A line qualifies if it holds the string "padding". Copy every qualifying line from the records.
== DATASET RECORDS
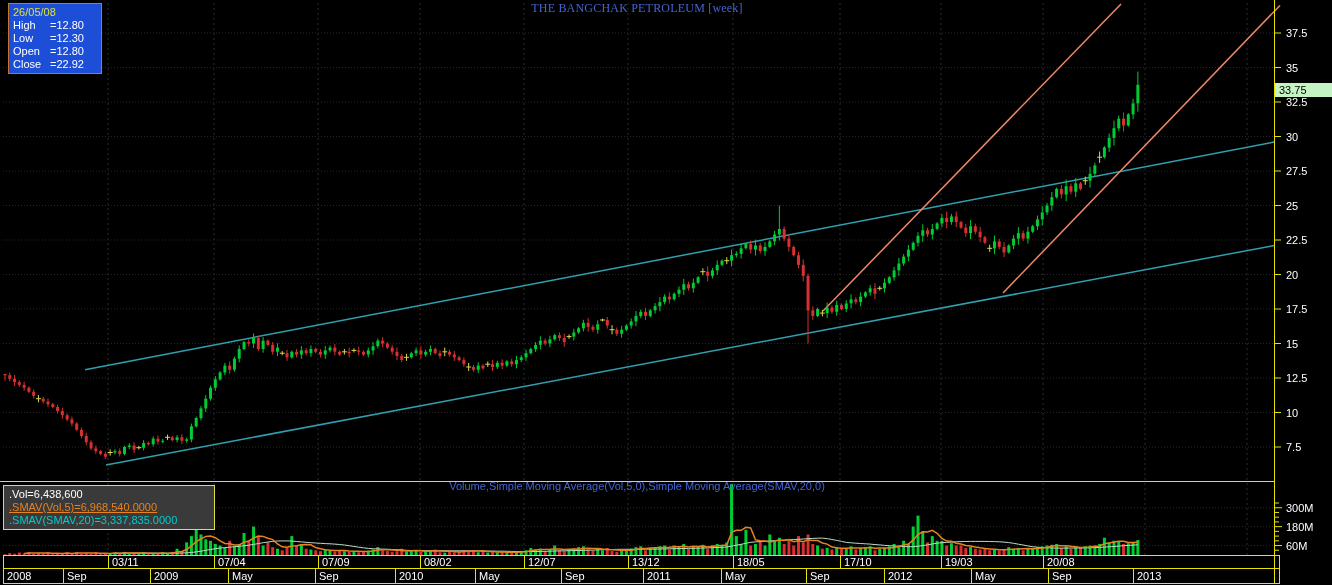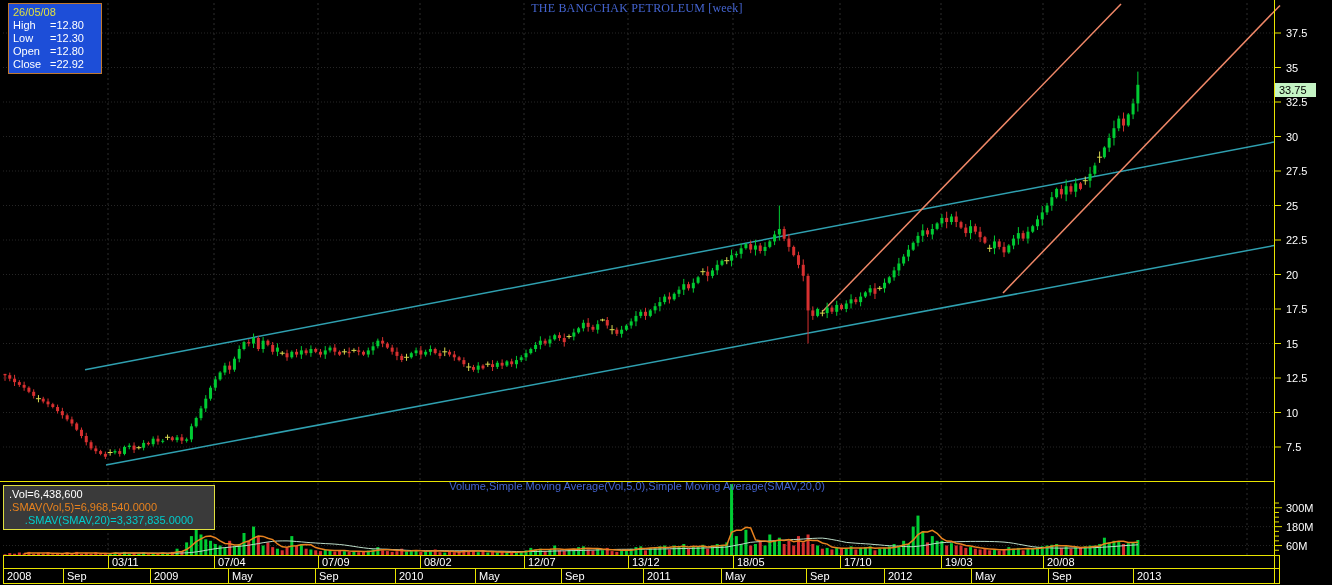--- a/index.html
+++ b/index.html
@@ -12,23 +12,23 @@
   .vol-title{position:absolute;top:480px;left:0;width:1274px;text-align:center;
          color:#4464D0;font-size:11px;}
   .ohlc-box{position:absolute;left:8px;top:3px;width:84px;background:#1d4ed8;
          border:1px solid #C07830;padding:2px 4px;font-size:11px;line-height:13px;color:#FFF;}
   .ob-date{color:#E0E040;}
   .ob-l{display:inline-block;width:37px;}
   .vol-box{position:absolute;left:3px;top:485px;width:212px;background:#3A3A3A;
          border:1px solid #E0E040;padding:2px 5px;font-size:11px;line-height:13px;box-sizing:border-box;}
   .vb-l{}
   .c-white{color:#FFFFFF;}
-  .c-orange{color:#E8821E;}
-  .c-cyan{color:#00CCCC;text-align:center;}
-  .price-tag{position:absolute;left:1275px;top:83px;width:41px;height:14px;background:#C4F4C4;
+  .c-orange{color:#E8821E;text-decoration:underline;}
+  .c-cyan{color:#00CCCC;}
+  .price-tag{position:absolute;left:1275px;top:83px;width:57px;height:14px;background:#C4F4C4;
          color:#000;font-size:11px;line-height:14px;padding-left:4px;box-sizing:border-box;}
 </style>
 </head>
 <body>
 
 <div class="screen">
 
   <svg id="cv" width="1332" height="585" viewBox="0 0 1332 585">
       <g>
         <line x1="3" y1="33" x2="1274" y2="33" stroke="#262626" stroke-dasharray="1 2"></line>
====
• **ANSWER FOR THIS EXERCISE**
          border:1px solid #C07830;padding:2px 4px;font-size:11px;line-height:13px;color:#FFF;}
          border:1px solid #E0E040;padding:2px 5px;font-size:11px;line-height:13px;box-sizing:border-box;}
          color:#000;font-size:11px;line-height:14px;padding-left:4px;box-sizing:border-box;}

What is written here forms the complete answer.